Même espoir des étudiants concernant la victoire écrasante des travaillistes. Mais le nouveau Premier ministre Keir Starmer, pourtant Européen convaincu (il avait voté contre la sortie du Royaume-Uni de l'UE), a prévenu qu'il ne reviendrait pas sur le Brexit. En revanche, il espère « renforcer » et « resserrer » les liens avec Bruxelles. Les candidats à l'expatriation veulent y voir un signe d'assouplissement. Les universités attendent également des mesures fortes pour juguler la crise. En Australie, les universités continuent d'alerter le gouvernement : son obsession pour la réduction de l'immigration nette coutera des points de croissance. Les étudiants étrangers, grands contributeurs des économies locales, iront étudier ailleurs. La perte ne se situe pas seulement sur le strict plan de l'économie à court terme, mais aussi sur les perspectives de croissance à long terme.
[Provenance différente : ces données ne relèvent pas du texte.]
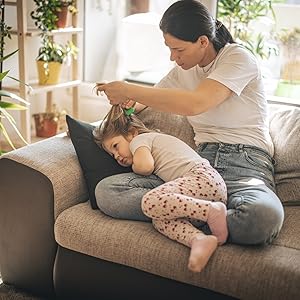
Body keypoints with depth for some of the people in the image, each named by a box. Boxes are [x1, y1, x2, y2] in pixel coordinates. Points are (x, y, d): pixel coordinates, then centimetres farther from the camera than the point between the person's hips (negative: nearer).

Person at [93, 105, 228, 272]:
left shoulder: (139, 139, 9)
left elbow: (145, 166, -11)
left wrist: (134, 166, 11)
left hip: (203, 176, -9)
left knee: (150, 202, -26)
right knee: (159, 220, -7)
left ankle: (213, 212, -28)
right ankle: (199, 239, -33)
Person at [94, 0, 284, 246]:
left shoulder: (239, 58, -4)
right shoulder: (183, 71, 18)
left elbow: (194, 104, -20)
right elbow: (152, 99, 35)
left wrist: (128, 90, -13)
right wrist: (127, 101, 11)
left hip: (246, 163, -5)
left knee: (264, 216, -43)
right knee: (106, 191, -17)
Car les étudiants qui optent pour d'autres pays ne risquent pas de revenir.

Les nouvelles destinations des étudiants étrangers 

Capter les étudiants déçus des réformes des grandes terres d'immigration : c'est l'objectif des Émirats arabes unis (EAU). Le pays star des travailleurs expatriés veut devenir une nouvelle destination phare pour les étudiants internationaux. Le pays a ouvert son Golden Visa aux étudiants pour attirer les talents. 

La Corée du Sud et le Japon partagent des ambitions similaires et une difficulté : la barrière de la langue. Les deux pays veulent accueillir 300 000 étudiants étrangers d'ici 2027. Une réforme sud-coréenne propose d'abaisser le niveau de langue requis pour faciliter l'entrée des étrangers. Mais la proposition passe mal auprès des universitaires, pour qui la maitrise du coréen doit rester un prérequis. Ils rappellent que baisser le niveau impactera la qualité de l'enseignement et ne favorisera pas l'intégration des étudiants. Le Japon maintient son système. Si les grandes universités sont de plus en plus nombreuses à proposer des programmes en anglais, elles rappellent aussi l'importance d'apprendre le japonais. 
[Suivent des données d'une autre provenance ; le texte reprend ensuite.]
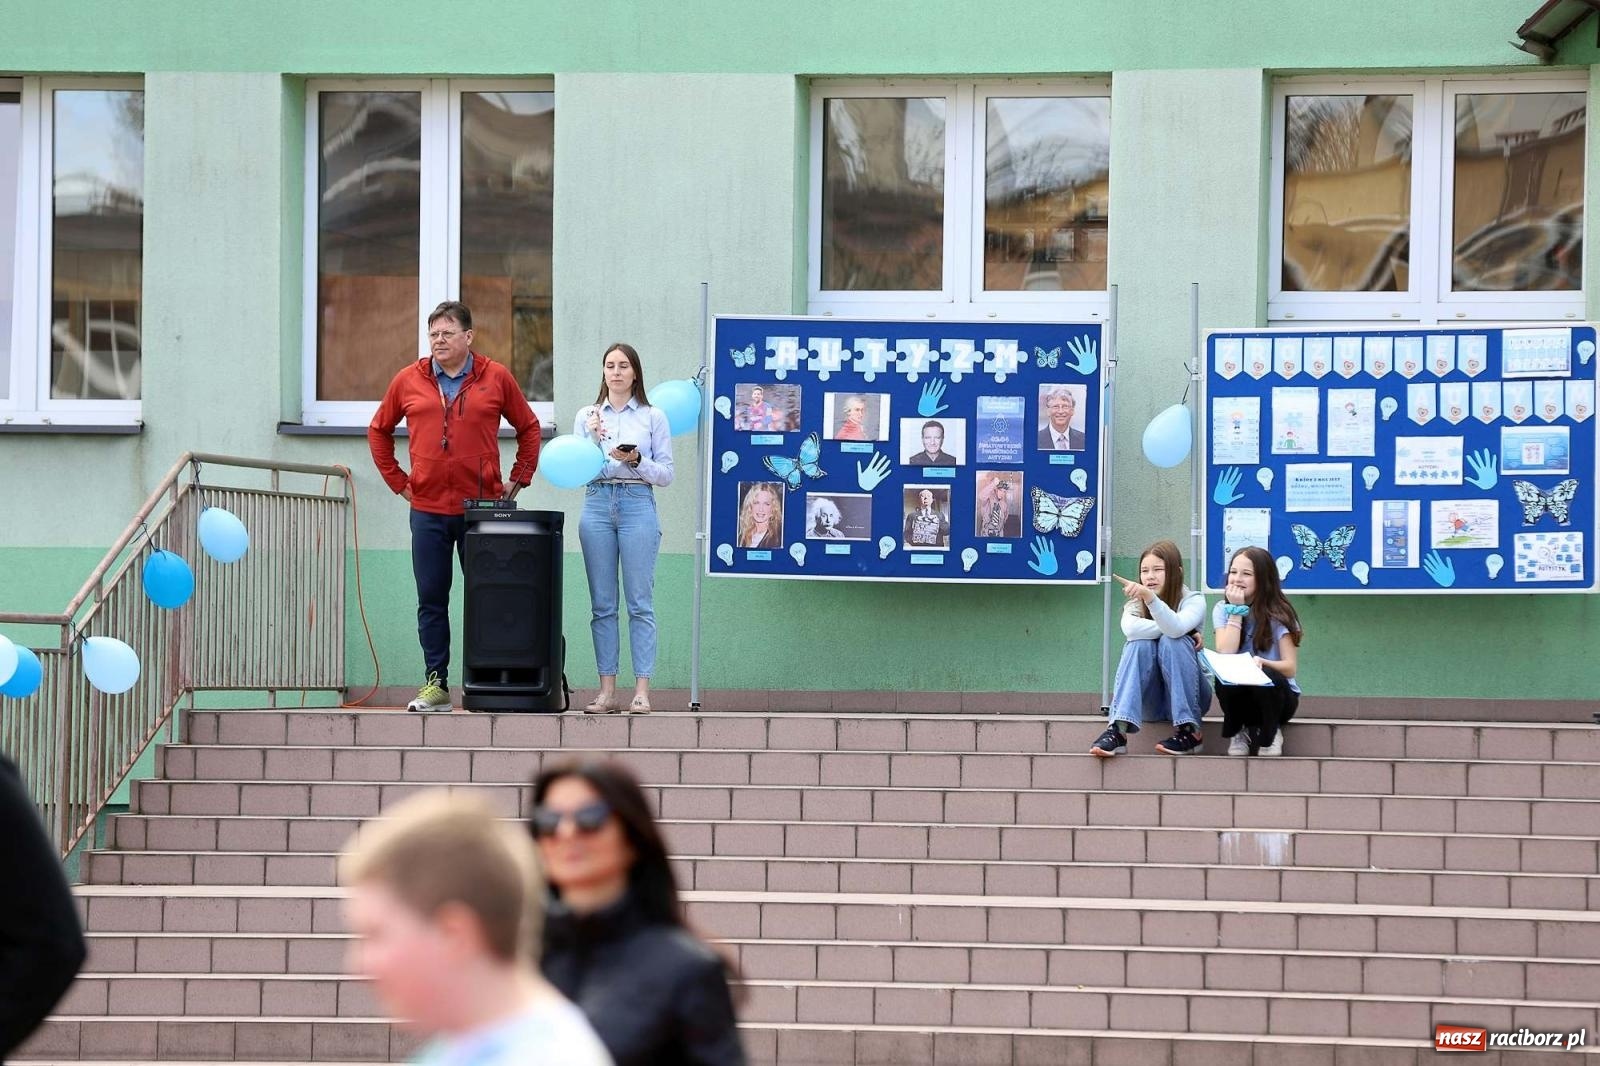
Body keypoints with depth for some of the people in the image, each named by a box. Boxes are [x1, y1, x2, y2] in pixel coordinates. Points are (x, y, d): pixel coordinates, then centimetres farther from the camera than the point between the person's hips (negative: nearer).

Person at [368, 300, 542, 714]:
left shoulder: (496, 378, 3)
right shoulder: (408, 381, 6)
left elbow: (529, 427, 13)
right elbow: (379, 431, 17)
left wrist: (519, 479, 7)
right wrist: (398, 481, 10)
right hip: (427, 510, 2)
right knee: (431, 601, 3)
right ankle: (435, 684, 8)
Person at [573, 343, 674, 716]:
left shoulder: (653, 417, 7)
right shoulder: (587, 416, 13)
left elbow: (665, 474, 4)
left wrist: (636, 460, -12)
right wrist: (593, 442, -5)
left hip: (637, 506, -2)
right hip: (597, 504, 2)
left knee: (640, 602, -5)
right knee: (602, 604, 2)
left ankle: (642, 691, -6)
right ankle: (607, 691, 3)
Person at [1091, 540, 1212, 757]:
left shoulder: (1193, 600, -6)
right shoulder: (1136, 602, 4)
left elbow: (1175, 629, -30)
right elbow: (1130, 628, -22)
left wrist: (1150, 597, -43)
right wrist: (1166, 628, -23)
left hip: (1186, 698, -2)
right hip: (1150, 702, 2)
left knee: (1172, 641, -27)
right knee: (1140, 644, -25)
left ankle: (1189, 731, -27)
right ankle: (1117, 730, -40)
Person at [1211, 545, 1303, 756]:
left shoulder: (1278, 613, -7)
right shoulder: (1222, 610, 0)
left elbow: (1290, 668, -14)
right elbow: (1225, 654, -16)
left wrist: (1263, 664, -35)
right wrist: (1236, 609, -15)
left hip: (1275, 693, -1)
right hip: (1239, 695, 1)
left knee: (1266, 676, -35)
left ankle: (1269, 736, -6)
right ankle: (1240, 733, -3)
La captation des étudiants (et surtout des « meilleurs » étudiants) reste l'un des défis majeurs des États. Les universités hongkongaises multiplient les efforts pour attirer les étudiants étrangers et renouer avec leur rayonnement international. Elles espèrent également rééquilibrer la donne, car l'influence grandissante de la Chine continentale se voit aussi dans l'enseignement supérieur, avec une hausse notable du nombre des étudiants chinois. Ils représenteraient aujourd'hui 50 à 70 % du nombre d'étudiants expatriés. Les universités veulent attirer davantage d'étudiants venant d'autres pays, et se tournent notamment vers l'Inde.